Around her, Ossoff staffers squeezed through the crowd to sign people up for volunteer shifts. “If you do not sign up for a shift, there are no more margaritas for you tonight!” a Pave It Blue leader shouted.
As of May 31, Massachusetts donors had given $500,000 —
at least —
to Ossoff’s campaign since the start of the election, according to an analysis done for the Globe by ProPublica.
That puts the Bay State fourth in giving to the Democrat, behind California ($1.8 million), New York ($1.3 million), and Georgia ($1.1 million). The figures don’t include donations of $200 or less, for which campaigns aren’t required to reveal donor details — and that make up more than half of Ossoff’s election haul.
Among those helping: Massachusetts Representative Joe Kennedy III headlined a fund-raiser in Newton for Ossoff in April that netted about $15,000. Kennedy also donated $1,000 from his political action committee to Ossoff.
Massachusetts ranks 15th in states giving to Handel, according to the ProPublica analysis. The Republican received at least $26,700 from Massachusetts, again a figure that doesn’t include small-dollar donations.
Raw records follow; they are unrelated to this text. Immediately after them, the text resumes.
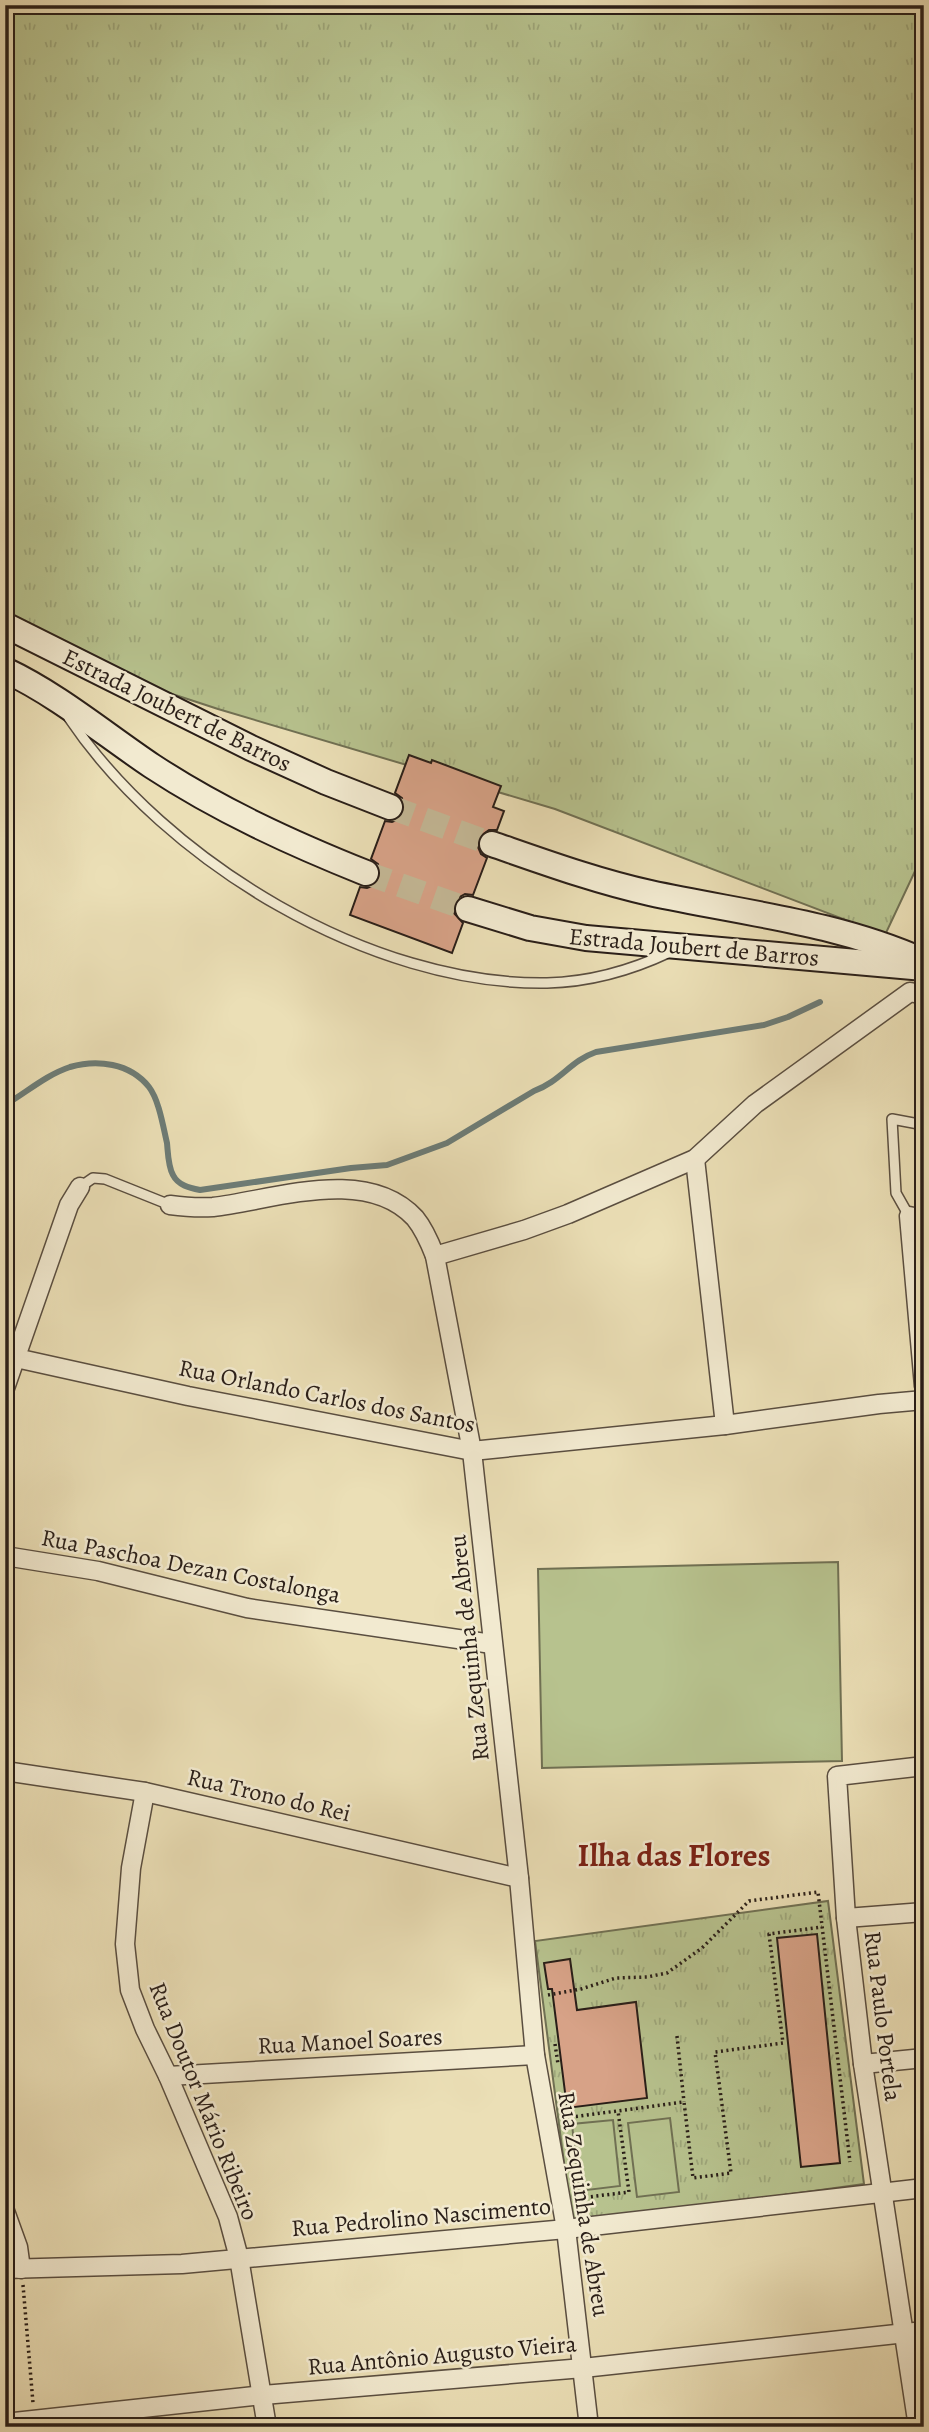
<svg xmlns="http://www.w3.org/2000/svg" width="929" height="2432" font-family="Alegreya,serif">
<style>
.park{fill:url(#park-tufts);stroke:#707053;stroke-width:2}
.pitch{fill:#b7c28e;stroke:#707053;stroke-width:2}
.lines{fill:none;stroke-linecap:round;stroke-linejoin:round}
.stream{stroke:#6d7c76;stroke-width:6}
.building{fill:#d7a287;stroke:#291e18;stroke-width:2}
.secondary-tunnel{stroke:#c4b896;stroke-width:24;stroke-dasharray:24 12;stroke-linecap:butt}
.service-casing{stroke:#5a4e40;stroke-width:12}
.minor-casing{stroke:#5a4e40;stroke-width:21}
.secondary-casing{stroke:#291e18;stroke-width:28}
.path{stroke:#291e18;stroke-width:3.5;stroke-dasharray:2 3.5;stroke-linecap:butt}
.service{stroke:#f2ead0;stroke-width:9}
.minor{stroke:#f2ead0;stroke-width:18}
.secondary{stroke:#f2ead0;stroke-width:24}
.labels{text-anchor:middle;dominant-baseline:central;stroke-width:5;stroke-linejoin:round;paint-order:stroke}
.street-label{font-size:24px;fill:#291e18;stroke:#f2ead0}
.district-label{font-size:32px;font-weight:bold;fill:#7a1f14;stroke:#f2ead0}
</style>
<defs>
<pattern id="park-tufts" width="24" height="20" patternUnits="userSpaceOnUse" patternTransform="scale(1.75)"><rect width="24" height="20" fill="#b7c28e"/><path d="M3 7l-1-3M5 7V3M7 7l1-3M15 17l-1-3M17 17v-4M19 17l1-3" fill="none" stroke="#9da67a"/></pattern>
</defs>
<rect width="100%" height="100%" fill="#ebdfb6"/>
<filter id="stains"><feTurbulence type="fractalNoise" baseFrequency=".00286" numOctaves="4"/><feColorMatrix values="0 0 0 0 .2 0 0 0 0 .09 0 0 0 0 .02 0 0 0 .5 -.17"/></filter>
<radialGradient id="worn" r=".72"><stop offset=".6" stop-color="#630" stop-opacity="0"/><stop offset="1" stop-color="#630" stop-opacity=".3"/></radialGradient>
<g class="park">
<path d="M5 5H924V852L885 935 555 809 218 709 157 689 5 622Z"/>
<path d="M828 1901 864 2184 572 2224 535 1941Z"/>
</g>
<g class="pitch">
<path d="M838 1562 842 1761 542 1768 538 1569Z"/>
<path d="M670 2118 679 2192 637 2197 628 2123Z"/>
<path d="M613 2120 620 2186 579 2191 572 2124Z"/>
</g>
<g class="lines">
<path class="stream" d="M5 1105C27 1092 46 1075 70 1067 97 1059 130 1063 149 1087 159 1100 163 1126 167 1143 168 1153 168 1166 173 1175 178 1185 189 1188 200 1190L351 1168 387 1165 447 1143 534 1091C561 1081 570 1061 596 1052L764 1025 788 1017 820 1002"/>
</g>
<g class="building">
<path d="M409 755 431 763 432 760 501 786 493 807 504 811 497 830H489L478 838V847L481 854 487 858 473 895 465 894 458 898 454 905V913L463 923 452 953 350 915 360 887 367 888 375 885 380 878 378 864 371 859 385 821 392 822 399 819 404 812 402 798 395 793Z"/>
<path d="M817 1934 840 2163 801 2167 777 1938Z"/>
<path d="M570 1959 577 2010 636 2002 647 2098 567 2108 552 1989H548L544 1963Z"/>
</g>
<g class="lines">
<g class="secondary-tunnel">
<path d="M390 807 492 844"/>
<path d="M366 873 468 909"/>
</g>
<defs>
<g id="service">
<path d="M69 718C166 862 371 986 547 983 589 982 632 970 670 952"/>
<path d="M80 1187 93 1178 105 1179 170 1205"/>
<path d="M909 1216 896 1193 892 1119 924 1125"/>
</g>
<g id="minor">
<path d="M695 1159 725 1425"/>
<path d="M170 1205C185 1207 199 1208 213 1207 274 1200 366 1165 415 1218 424 1229 430 1243 435 1256L472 1451 519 1878 535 2055 566 2229 589 2427"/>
<path d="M924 1219 909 1216 924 1386"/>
<path d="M435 1256 524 1230 568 1214 695 1159 755 1104 910 992 924 995"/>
<path d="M16 1358 188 1396 472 1451 725 1425 879 1404 924 1400"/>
<path d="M5 1388 69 1205 80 1187"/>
<path d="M5 1556 98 1571 247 1608 492 1644"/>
<path d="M5 1771 145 1792 519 1878"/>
<path d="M145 1792 131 1868 125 1944 130 1990 145 2029 168 2076 228 2217 239 2258 267 2427"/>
<path d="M846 1918 924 1912"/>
<path d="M863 2064 924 2058"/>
<path d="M168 2076 535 2055"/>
<path d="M5 2211 18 2247 21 2269"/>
<path d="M5 2269 182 2264 566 2229 924 2188"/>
<path d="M5 2423 263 2395 583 2368 924 2331"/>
<path d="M918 2427 863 2064 846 1918 837 1776 924 1766"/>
</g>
<g id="secondary">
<path d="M5 625 251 748 326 782 390 807"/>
<path d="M5 670C58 695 103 733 152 766 219 810 291 843 366 873"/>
<path d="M492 844C544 862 596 881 650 893 742 913 836 922 923 961"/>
<path d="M468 909 530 928 586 938 924 968"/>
</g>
</defs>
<use href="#service" class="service-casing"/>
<use href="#minor" class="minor-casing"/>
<use href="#secondary" class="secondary-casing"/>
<g class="path">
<path d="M548 1995 581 1989 616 1978 647 1977 667 1973 702 1948 749 1901 818 1892 850 2162"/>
<path d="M677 2036 684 2102"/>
<path d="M555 2044 558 2064"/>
<path d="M565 2118 684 2102 693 2178 731 2173 715 2052 783 2043 769 1934 822 1927"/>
<path d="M580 2198 629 2192 618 2111"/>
<path d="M23 2285 33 2403"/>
</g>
<use href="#service" class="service"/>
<use href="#minor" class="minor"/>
<use href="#secondary" class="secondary"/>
</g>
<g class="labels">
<g class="street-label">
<text transform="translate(177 710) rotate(26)">Estrada Joubert de Barros</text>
<text transform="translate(694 947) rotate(5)">Estrada Joubert de Barros</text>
<text transform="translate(327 1396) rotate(11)">Rua Orlando Carlos dos Santos</text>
<text transform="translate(191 1566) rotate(11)">Rua Paschoa Dezan Costalonga</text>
<text transform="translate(469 1648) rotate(-96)">Rua Zequinha de Abreu</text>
<text transform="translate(269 1795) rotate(13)">Rua Trono do Rei</text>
<text transform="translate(883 2016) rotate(83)">Rua Paulo Portela</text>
<text transform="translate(350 2041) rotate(-3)">Rua Manoel Soares</text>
<text transform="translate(204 2101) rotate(68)">Rua Doutor Mário Ribeiro</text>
<text transform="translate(584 2204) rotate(81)">Rua Zequinha de Abreu</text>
<text transform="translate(421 2217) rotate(-5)">Rua Pedrolino Nascimento</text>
<text transform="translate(442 2355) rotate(-5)">Rua Antônio Augusto Vieira</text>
</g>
<g class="district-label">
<text x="674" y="1855">Ilha das Flores</text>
</g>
</g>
<rect width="929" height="2432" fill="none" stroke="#ebdfb6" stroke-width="28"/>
<rect x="7" y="7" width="915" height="2418" fill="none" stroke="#291e18" stroke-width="3.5"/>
<rect x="14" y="14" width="901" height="2404" fill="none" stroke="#291e18" stroke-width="2"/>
<rect width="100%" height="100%" filter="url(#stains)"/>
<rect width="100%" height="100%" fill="url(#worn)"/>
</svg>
One group in Washington’s Maryland suburbs has marshaled skills honed in the last several presidential cycles to organize more than 500 volunteers and churn out close to 20,000 phone calls to voters in the Georgia district, plus thousands more calls to recruit volunteer canvassers to travel down to the Sixth District for the final days of get-out-the-vote efforts.
“I’ve never seen it like this. Usually this time after a presidential cycle is the sleepiest,” said Jon Heintz, a cofounder of the Maryland group, called J Walkers Action Group.
Others are traveling to the district to participate. Their efforts are, in many cases, organized by groups like Indivisible New York, which is sending 15 members for the final weekend before the election, with transportation and lodging assistance from the Ossoff campaign.
“That election got me off the couch. I was like, I’ve got to do something,” said Tina McLane, who drove to Atlanta from her home south of Nashville with her 18-year-old daughter, Maggie, to spend a day canvassing for Ossoff. Among other things, McLane wanted to learn the ropes of canvassing “so we can take that back home with us,” she said.